Democratic presidential contenders, many with free-trade records or support from trade advocates, campaigned on the dangers of free-trade deals and lack of "trickle down" wealth from these deals to the middle and working classes. Obama economic adviser Austan Goolsbee told CFR.org in a September 2008 interview that Obama supports free trade. However, he said that flawed agreements filled with loopholes and clauses for special interests have impeded broader benefits. "If you look at these free trade agreements, they're a thousand pages long and 980 pages of that are giveaways to individual companies and monopolies and very little of it looks like the economist's case for free trade," he said. The Democratic party platform approved last summer in Denver says it supports the Doha round of trade talks and that a successful agreement "would increase U.S. exports, support good jobs in America, protect worker rights and the environment, benefit our businesses and farms," among other things.
At the same time, Democrats also come under criticism for protecting special interests. The five-year, nearly $290 billion Farm Bill that passed over President Bush's objections earlier in 2008 retained a number of subsidies seen as distorting trade, and gave scant attention to calls by trading partners for reform. The Doha round, for instance, remains stalled over agriculture questions, including the support levels given by United States and European Union to their farmers.
Many economists believe a central plank in advancing trade policy is improving the way Washington deals with those buffeted by trade, something both Obama and McCain agreed on during the campaign. This will involve strengthening social safety nets such as access to health care and pensions, and improving education opportunities. Most important will be providing compensation for those sectors that are clearly losers in the short term due to trade liberalization. One approach, advanced in a 2007 Council Special Report by University of Chicago professor Robert J. LaLonde, calls for revamping current trade assistance programs by shifting resources to a displacement insurance plan, which would provide an earnings supplement for workers facing a long-term drop in wages. CFR's Slaughter and Yale's Scheve propose boosting the pay of lower-income wage earners through efforts like eliminating the payroll tax for those earning below the national median income.

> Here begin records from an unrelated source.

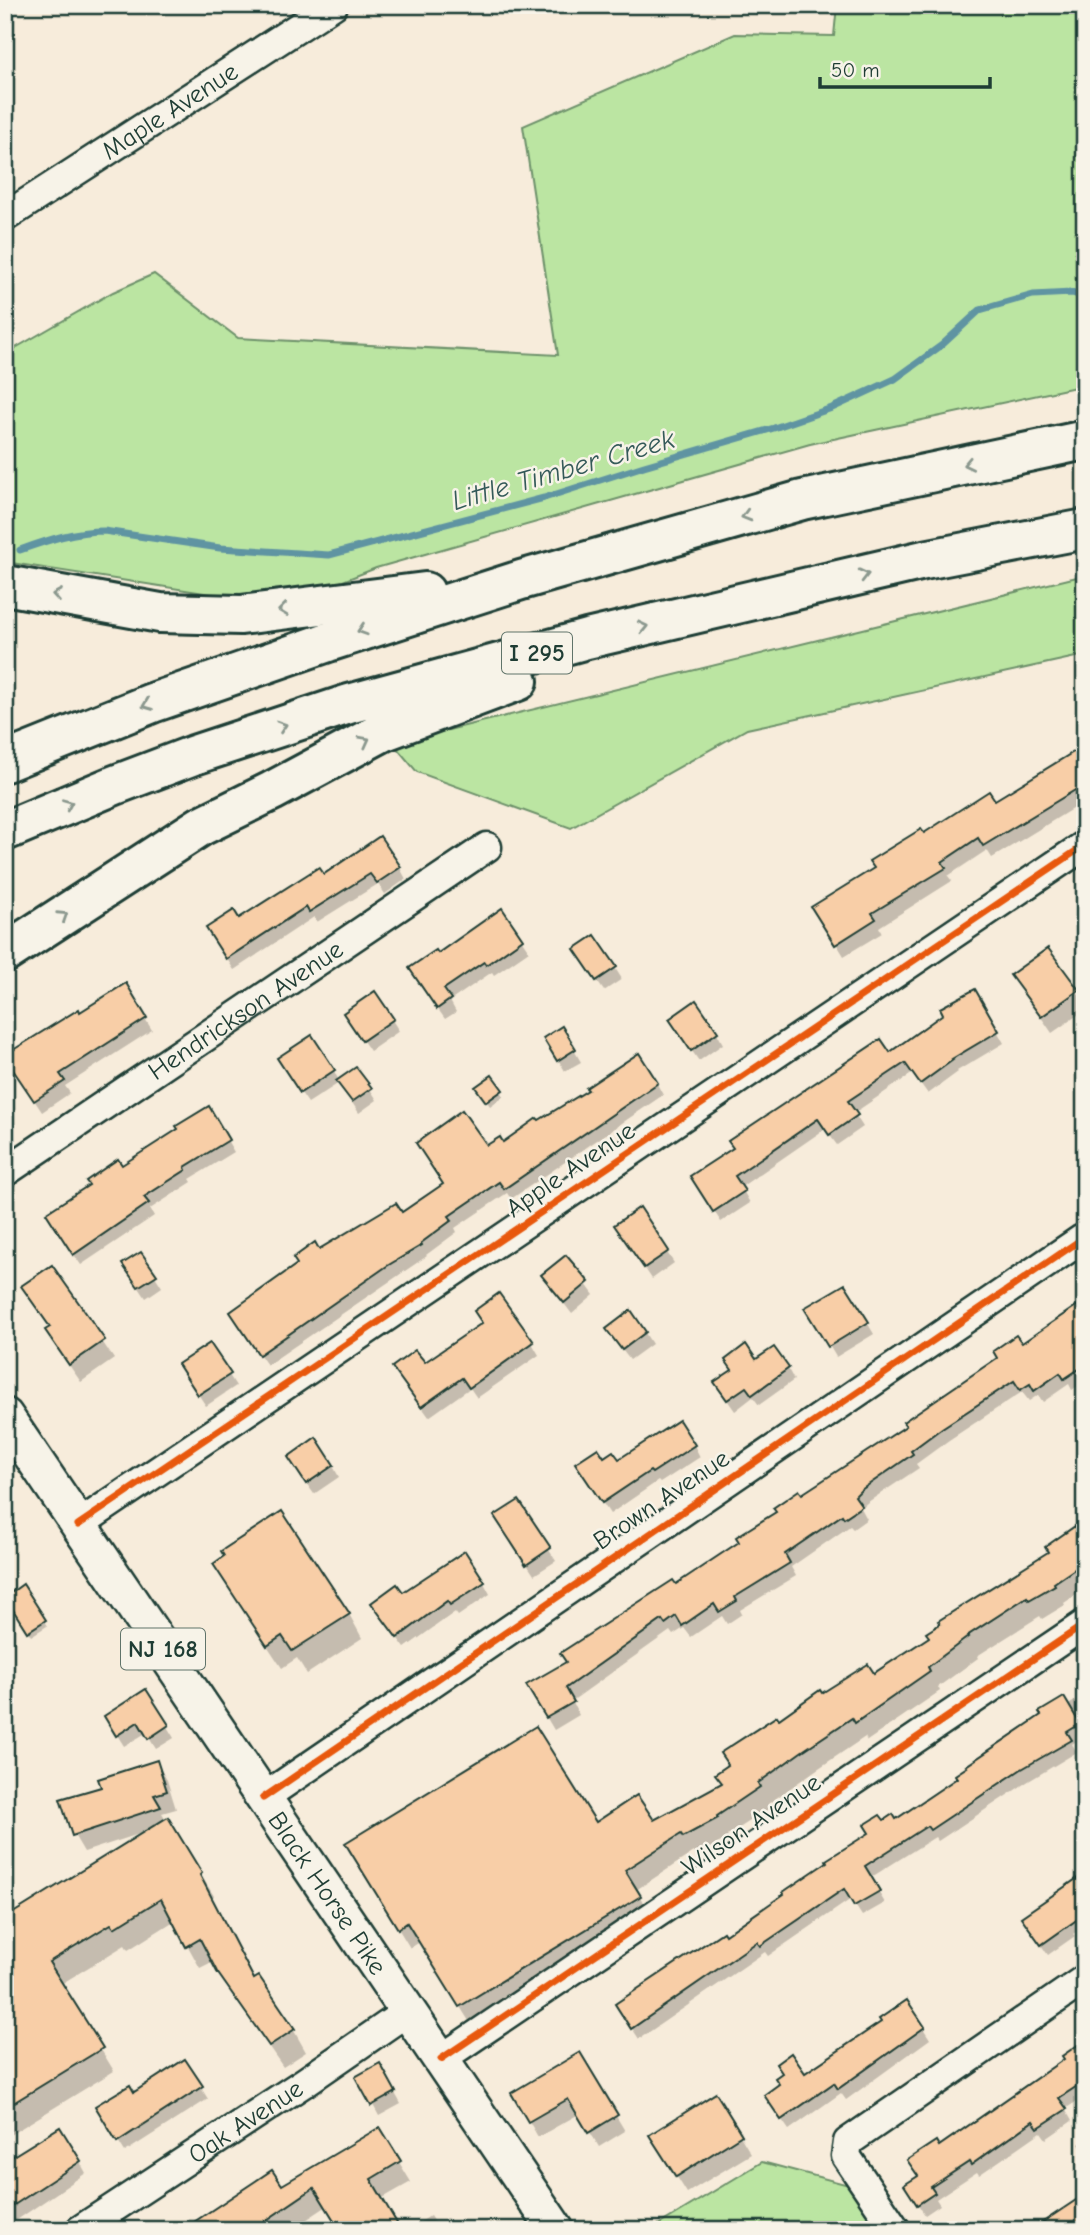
<svg xmlns="http://www.w3.org/2000/svg" width="1090" height="2235" viewBox="0 0 1090 2235" font-family="'Comic Neue',sans-serif">
<rect width="100%" height="100%" fill="#f7ecdb"/>
<filter id="ink" filterUnits="userSpaceOnUse"><feTurbulence type="fractalNoise" baseFrequency=".0143" numOctaves="2"/><feDisplacementMap in="SourceGraphic" scale="14" xChannelSelector="R" yChannelSelector="G"/><feConvolveMatrix kernelMatrix="1 2 1 2 8 2 1 2 1" color-interpolation-filters="sRGB"/></filter>
<g filter="url(#ink)">
<!-- green -->
<g fill="#bbe5a2" stroke="#6d916b" stroke-width="2">
<path d="M837,5H1085V385L810,444L376,568L282,605L5,562V354L113,292L154,274L238,338L558,355L523,126L735,34L834,36Z"/>
<path d="M1085,575V655L747,729L571,828L417,772L396,747L436,733Z"/>
<path d="M762,2162L849,2185L877,2230H650Z"/>
</g>
<!-- shadow -->
<g fill="#0003">
<path d="M1085,743V801L992,858L987,850L948,876L952,881L879,927L882,933L844,956L814,907L924,836L994,803L1075,753L1074,750Z"/>
<path d="M400,868L406,879L385,894L378,884L317,922L314,917L234,970L215,940L238,920L323,877Z"/>
<path d="M502,911L529,951L494,975L492,972L450,1001L456,1012L445,1019L417,980L437,955Z"/>
<path d="M583,961L615,968L622,979L604,991Z"/>
<path d="M1012,975L1077,991L1085,1004V1010L1052,1033Z"/>
<path d="M125,986L152,1030L65,1086L70,1093L42,1112L13,1068Z"/>
<path d="M974,991L1004,1043L957,1071L958,1072L928,1094L913,1073L854,1113L863,1127L837,1145L825,1129L741,1187L750,1203L721,1222L699,1188L890,1055Z"/>
<path d="M392,1020L399,1031L370,1051L352,1025Z"/>
<path d="M561,1028L581,1062L565,1071L545,1038Z"/>
<path d="M678,1031L717,1033L723,1044L699,1061Z"/>
<path d="M285,1070L334,1071L339,1081L370,1089L377,1100L359,1113L339,1083L308,1103Z"/>
<path d="M492,1077L504,1096L490,1106L480,1092Z"/>
<path d="M657,1084L663,1095L511,1199L507,1193L455,1228L457,1232L426,1255L427,1256L267,1365L238,1324L319,1251L401,1214L445,1185L487,1148L503,1144L539,1123Z"/>
<path d="M208,1108L234,1152L190,1179L192,1182L150,1209L154,1216L81,1265L54,1225L91,1185L122,1167Z"/>
<path d="M639,1210L674,1263L652,1279L623,1236Z"/>
<path d="M566,1257L594,1295L572,1314L543,1276Z"/>
<path d="M52,1267L114,1359L81,1382L57,1348L50,1328L24,1287Z"/>
<path d="M131,1276H155L162,1287L146,1298Z"/>
<path d="M845,1286L874,1334L836,1357L807,1309Z"/>
<path d="M1085,1308V1381L1072,1390L1069,1384L1043,1402L1038,1395L1029,1401L1022,1392L949,1440L916,1464L919,1468L868,1502L861,1508L867,1519L853,1529L850,1526L791,1567L796,1576L740,1610L742,1614L727,1624L722,1616L691,1637L684,1628L673,1635L670,1631L572,1701L579,1715L554,1730L528,1686L568,1663L741,1542L802,1497L908,1427L1021,1346Z"/>
<path d="M645,1333L652,1344L630,1360L615,1341Z"/>
<path d="M532,1343L539,1355L477,1398L470,1388L429,1417L401,1378L424,1365Z"/>
<path d="M756,1362L788,1369L794,1380L759,1405L753,1397L735,1411L723,1394L733,1371Z"/>
<path d="M229,1375L236,1386L206,1406L186,1376Z"/>
<path d="M694,1445L700,1457L660,1483L658,1481L610,1514L584,1475L603,1460L618,1462Z"/>
<path d="M333,1466L339,1477L314,1494L296,1469Z"/>
<path d="M518,1502L556,1561L534,1575L503,1528Z"/>
<path d="M1085,1524V1589L1064,1603L1065,1605L1042,1619L1040,1616L977,1656L978,1658L938,1687L940,1691L867,1741L865,1737L813,1772L768,1804L770,1808L727,1836L728,1838L696,1856L694,1852L636,1890L651,1916L472,2026L420,1942L410,1948L359,1864L595,1825L654,1822L723,1784L779,1721L821,1695L873,1676L1050,1552L1047,1547Z"/>
<path d="M484,1583L490,1594L458,1616L455,1612L405,1648L380,1615L403,1595Z"/>
<path d="M23,1587L47,1626L31,1636L7,1597Z"/>
<path d="M229,1588L349,1614L362,1638L307,1674L297,1658L282,1668Z"/>
<path d="M145,1691L174,1738L156,1749L146,1733L124,1746L112,1727Z"/>
<path d="M1085,1694V1736L1072,1744L1077,1752L1027,1782L938,1841L935,1837L870,1878L885,1903L862,1916L851,1899L768,1956L765,1952L639,2039L624,2016L725,1937L871,1834L883,1822L895,1821Z"/>
<path d="M156,1762L167,1780L176,1809L162,1813L214,1896L211,1898L254,1981L293,2029L306,2052L283,2067L233,1995L214,1961L200,1968L174,1921L128,1950L125,1945L61,1984L114,2071L5,2138V1920L142,1833L84,1852L74,1835L103,1788Z"/>
<path d="M1085,1876V1926L1073,1934L1075,1936L1048,1955L1030,1929Z"/>
<path d="M907,2003L930,2039L846,2100L841,2093L789,2130L773,2107L784,2074L804,2075L883,2023Z"/>
<path d="M1085,2042V2096L1065,2109L1072,2121L1046,2139L1041,2132L979,2175L977,2172L936,2199L940,2205L925,2215L913,2197L919,2177L939,2149L1066,2060Z"/>
<path d="M579,2054L625,2131L599,2147L579,2114L538,2137L513,2093Z"/>
<path d="M185,2062L208,2099L125,2152L97,2107L134,2095Z"/>
<path d="M380,2066L401,2104L379,2116L358,2077Z"/>
<path d="M716,2096L751,2154L687,2193L662,2153Z"/>
<path d="M379,2129L411,2182L381,2199L327,2206L291,2230H191L281,2187Z"/>
<path d="M1085,2140V2154L1079,2144Z"/>
<path d="M80,2162L86,2173L5,2228V2163Z"/>
<path d="M430,2216L439,2230H408Z"/>
</g>
<g fill="none" stroke-linecap="round" stroke-linejoin="round">
<!-- stream -->
<path stroke="#5f94a2" stroke-width="7" d="M20,550C48,540 74,531 104,531L220,548L329,555L544,498L644,466L774,428L832,408L895,379L942,345L980,310L1033,295L1072,293L1085,297"/>
</g>
<!-- building -->
<g fill="#f8cea7" stroke="#1f3d34" stroke-width="2">
<path d="M1085,745V784L983,846L978,838L942,862L946,868L872,913L876,919L835,945L811,907L874,868L869,861L921,829L924,833L989,791L995,800Z"/>
<path d="M380,836L401,867L377,883L370,874L309,912L306,907L226,959L206,928L234,910L239,918L319,867L324,874Z"/>
<path d="M502,908L523,939L486,965L484,962L444,989L451,999L437,1009L409,968L436,950L438,953Z"/>
<path d="M595,935L617,967L596,981L574,949Z"/>
<path d="M1048,948L1079,990L1041,1017L1010,975Z"/>
<path d="M126,983L147,1018L60,1074L65,1081L34,1101L5,1058V1055L79,1009L80,1012Z"/>
<path d="M975,989L999,1031L952,1059L953,1060L920,1084L905,1063L848,1101L858,1115L829,1135L818,1119L735,1176L745,1191L713,1212L690,1176L733,1148L728,1141L881,1039L890,1052L943,1014L940,1008Z"/>
<path d="M375,991L394,1019L362,1041L343,1013Z"/>
<path d="M696,1000L718,1032L691,1051L669,1019Z"/>
<path d="M562,1026L576,1049L557,1061L543,1038Z"/>
<path d="M312,1035L335,1070L300,1093L277,1058Z"/>
<path d="M639,1053L658,1083L504,1189L499,1182L449,1216L452,1220L421,1243L422,1245L387,1266L259,1355L230,1312L297,1264L293,1258L315,1242L319,1249L396,1203L402,1212L443,1184L416,1143L462,1110L487,1145L500,1137L503,1142L537,1118L539,1120L588,1090L586,1088Z"/>
<path d="M356,1067L372,1088L352,1102L336,1081Z"/>
<path d="M492,1075L503,1090L486,1102L475,1087Z"/>
<path d="M209,1106L229,1140L185,1167L186,1170L144,1197L149,1203L73,1255L46,1213L89,1185L86,1181L118,1159L122,1165L178,1129L176,1126Z"/>
<path d="M640,1207L669,1251L644,1268L614,1225Z"/>
<path d="M141,1252L157,1275L138,1287L122,1264Z"/>
<path d="M566,1255L589,1282L564,1303L541,1275Z"/>
<path d="M52,1265L105,1340L69,1365L45,1330L50,1327L21,1286Z"/>
<path d="M845,1284L869,1322L828,1347L804,1308Z"/>
<path d="M499,1293L534,1342L469,1388L462,1378L421,1407L392,1367L415,1350L425,1362L482,1323L474,1311Z"/>
<path d="M1085,1300V1365L1064,1379L1060,1373L1034,1391L1030,1384L1020,1390L1014,1381L942,1428L911,1451L913,1454L861,1490L855,1496L862,1506L844,1518L842,1515L785,1554L790,1563L735,1597L737,1601L719,1612L714,1604L682,1626L676,1616L665,1624L662,1620L566,1688L574,1702L546,1718L526,1685L566,1662L560,1653L673,1580L676,1584L739,1542L736,1537L776,1512L773,1508L799,1490L802,1494L906,1426L903,1422L997,1358L993,1351L1016,1335L1022,1343Z"/>
<path d="M631,1310L646,1332L622,1350L606,1329Z"/>
<path d="M210,1343L231,1374L198,1395L178,1364Z"/>
<path d="M746,1344L756,1359L774,1347L789,1368L752,1395L746,1387L727,1400L714,1382L732,1370L725,1360Z"/>
<path d="M679,1420L695,1445L652,1473L650,1471L602,1503L575,1463L598,1448L604,1457L613,1451L619,1459Z"/>
<path d="M316,1437L334,1465L306,1484L288,1457Z"/>
<path d="M519,1500L551,1548L526,1565L494,1516Z"/>
<path d="M282,1511L350,1614L292,1651L282,1636L267,1646L213,1564L224,1556L221,1551Z"/>
<path d="M1078,1524L1085,1534V1562L1054,1583L1055,1585L1029,1600L1027,1597L967,1636L968,1637L928,1667L930,1671L855,1723L852,1718L801,1752L758,1783L760,1787L717,1816L718,1818L683,1837L681,1834L625,1870L641,1896L459,2007L407,1923L398,1929L345,1843L536,1726L596,1822L637,1795L654,1820L722,1783L715,1774L728,1765L720,1753L777,1716L779,1719L820,1690L822,1693L868,1664L874,1673L929,1637L926,1633L940,1624L938,1621L1048,1552L1045,1547Z"/>
<path d="M465,1551L485,1582L450,1605L447,1601L397,1638L371,1603L397,1584L403,1592Z"/>
<path d="M23,1584L46,1620L27,1632L5,1597Z"/>
<path d="M146,1689L169,1725L148,1739L138,1722L116,1736L104,1716Z"/>
<path d="M1064,1697L1080,1724L1067,1732L1072,1740L1020,1770L930,1830L927,1826L865,1866L880,1891L854,1906L844,1889L760,1946L757,1942L631,2029L615,2004L723,1932L725,1935L784,1894L783,1892L827,1862L826,1860L869,1833L864,1825L880,1815L884,1820L893,1814L896,1819L957,1778L955,1775L967,1767L966,1766L1041,1715L1039,1712Z"/>
<path d="M157,1760L167,1791L154,1795L161,1807L72,1836L60,1799L101,1787L98,1779Z"/>
<path d="M168,1817L202,1873L200,1875L254,1979L259,1976L295,2029L269,2046L217,1972L200,1939L186,1947L161,1899L114,1928L111,1924L49,1962L103,2048L5,2108V1918Z"/>
<path d="M1085,1873V1914L1041,1945L1021,1917Z"/>
<path d="M907,2000L925,2027L838,2089L834,2083L781,2120L764,2095L779,2084L775,2078L782,2073L776,2064L791,2053L805,2073L881,2022L879,2019Z"/>
<path d="M1085,2040V2081L1059,2098L1067,2109L1038,2128L1033,2121L971,2165L969,2162L931,2187L935,2193L917,2205L904,2185L918,2176L907,2160L936,2141L939,2146L1064,2059L1062,2056Z"/>
<path d="M580,2052L618,2115L588,2133L568,2099L528,2122L511,2093Z"/>
<path d="M185,2059L203,2086L117,2142L95,2106L130,2085L134,2092Z"/>
<path d="M380,2063L396,2092L371,2106L355,2077Z"/>
<path d="M716,2093L742,2135L676,2177L649,2135Z"/>
<path d="M60,2127L81,2161L5,2211V2161Z"/>
<path d="M380,2127L401,2161L371,2179L401,2230H340L314,2188L252,2230H182L272,2170L282,2185Z"/>
<path d="M1085,2194V2230H1031Z"/>
</g>
<g fill="none" stroke-linecap="round" stroke-linejoin="round">
<!-- minor casing -->
<g stroke="#1f3d34" stroke-width="33">
<g id="minor">
<path id="s1" d="M5,217L333,5"/>
<path id="s2" d="M5,1172L487,847"/>
<path d="M78,1525L1085,845"/>
<path d="M263,1798L1082,1239L1085,1240"/>
<path d="M441,2059L1085,1624"/>
<path id="s3" d="M80,2230L305,2082L408,2011"/>
<path d="M896,2230L846,2156L848,2142L1085,1979"/>
</g>
</g>
<!-- major casing -->
<g stroke="#1f3d34" stroke-width="40">
<g id="major">
<path id="s4" d="M5,1416L556,2230"/>
</g>
</g>
<!-- highway casing -->
<g stroke="#1f3d34" stroke-width="44">
<g id="highway">
<path d="M5,585L160,613L241,615L425,592"/>
<path d="M5,762L152,703L328,642L521,580L802,500L1085,440"/>
<path d="M5,831L115,785L194,755L349,704L587,639L924,560L1085,529"/>
<path d="M5,953L201,826L272,791L382,732L518,681"/>
</g>
</g>
<!-- minor -->
<use href="#minor" stroke="#f7f3e8" stroke-width="28"/>
<!-- major -->
<use href="#major" stroke="#f7f3e8" stroke-width="35"/>
<!-- highway -->
<use href="#highway" stroke="#f7f3e8" stroke-width="38"/>
<!-- cycleway casing -->
<g stroke="#f7f3e8" stroke-width="11">
<g id="cycleway">
<path d="M78,1525L1085,845"/>
<path d="M263,1798L1082,1239L1085,1240"/>
<path d="M441,2059L1085,1624"/>
</g>
</g>
<!-- cycleway -->
<use href="#cycleway" stroke="#e8590c" stroke-width="7"/>
</g>
<!-- one-way arrows -->
<defs><path id="oneway-chevron" d="M-2-3.5L2.5 0L-2 3.5" fill="none" stroke-width="1.6" stroke-linecap="round" stroke-linejoin="round" transform="scale(1.75)"/></defs>
<g stroke="#8b988e">
<use href="#oneway-chevron" transform="translate(968 464) rotate(168)"/>
<use href="#oneway-chevron" transform="translate(746 516) rotate(164)"/>
<use href="#oneway-chevron" transform="translate(864 575) rotate(-14)"/>
<use href="#oneway-chevron" transform="translate(57 595) rotate(-170)"/>
<use href="#oneway-chevron" transform="translate(283 610) rotate(173)"/>
<use href="#oneway-chevron" transform="translate(643 627) rotate(-13)"/>
<use href="#oneway-chevron" transform="translate(362 630) rotate(162)"/>
<use href="#oneway-chevron" transform="translate(147 705) rotate(159)"/>
<use href="#oneway-chevron" transform="translate(282 726) rotate(-18)"/>
<use href="#oneway-chevron" transform="translate(365 741) rotate(-28)"/>
<use href="#oneway-chevron" transform="translate(68 804) rotate(-23)"/>
<use href="#oneway-chevron" transform="translate(63 916) rotate(-33)"/>
</g>
</g>
<g text-anchor="middle" stroke-width="5" stroke-linejoin="round" paint-order="stroke">
<!-- shield labels -->
<g fill="#f7f3e8" stroke="#60746a" stroke-width="2">
<rect x="502" y="632.5" width="70" height="41" rx="5"/>
<rect x="121" y="1628.5" width="84" height="41" rx="5"/>
</g>
<g font-size="24" font-weight="bold" fill="#1f3d34">
<text x="537" y="661">I 295</text>
<text x="163" y="1657">NJ 168</text>
</g>
<!-- street labels -->
<g font-size="26" fill="#1f3d34" stroke="#f7f3e8">
<text dy="9" stroke="none"><textPath href="#s1" startOffset="196">Maple Avenue</textPath></text>
<text dy="9" stroke="none"><textPath href="#s2" startOffset="290">Hendrickson Avenue</textPath></text>
<text transform="translate(570 1169) rotate(-34)" y="9">Apple Avenue</text>
<text transform="translate(661 1499) rotate(-34)" y="9">Brown Avenue</text>
<text transform="translate(751 1824) rotate(-34)" y="9">Wilson Avenue</text>
<text dy="9" stroke="none"><textPath href="#s4" startOffset="576">Black Horse Pike</textPath></text>
<text dy="9" stroke="none"><textPath href="#s3" startOffset="198">Oak Avenue</textPath></text>
</g>
<!-- water labels -->
<g font-size="28" font-style="italic" fill="#345a59" stroke="#f7f3e8">
<text transform="translate(563 469) rotate(-16)" y="10">Little Timber Creek</text>
</g>
</g>
<!-- margin -->
<rect width="1090" height="2235" fill="none" stroke="#f7f3e8" stroke-width="28"/>
<rect x="14" y="14" width="1062" height="2207" fill="none" stroke="#1f3d34" stroke-width="2.5" filter="url(#ink)"/>
<!-- scale -->
<path d="M820 77v10h170v-10" fill="none" stroke="#1f3d34" stroke-width="3.5"/>
<text x="831" y="77" font-size="21" fill="#1f3d34" stroke="#f7f3e8" stroke-width="5" paint-order="stroke">50 m</text>
</svg>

As part of his plan for addressing the country's economic crisis, Obama proposes revamping the country's Trade Adjustment Assistance system by "extending it to service industries, creating flexible education accounts to help workers retrain, and providing retraining assistance for workers in sectors of the economy vulnerable to dislocation before they lose their jobs." Obama also calls for ending tax breaks for companies that move operations overseas, and providing tax credits to companies that bolster their U.S. operations and maintain "good jobs with good benefits."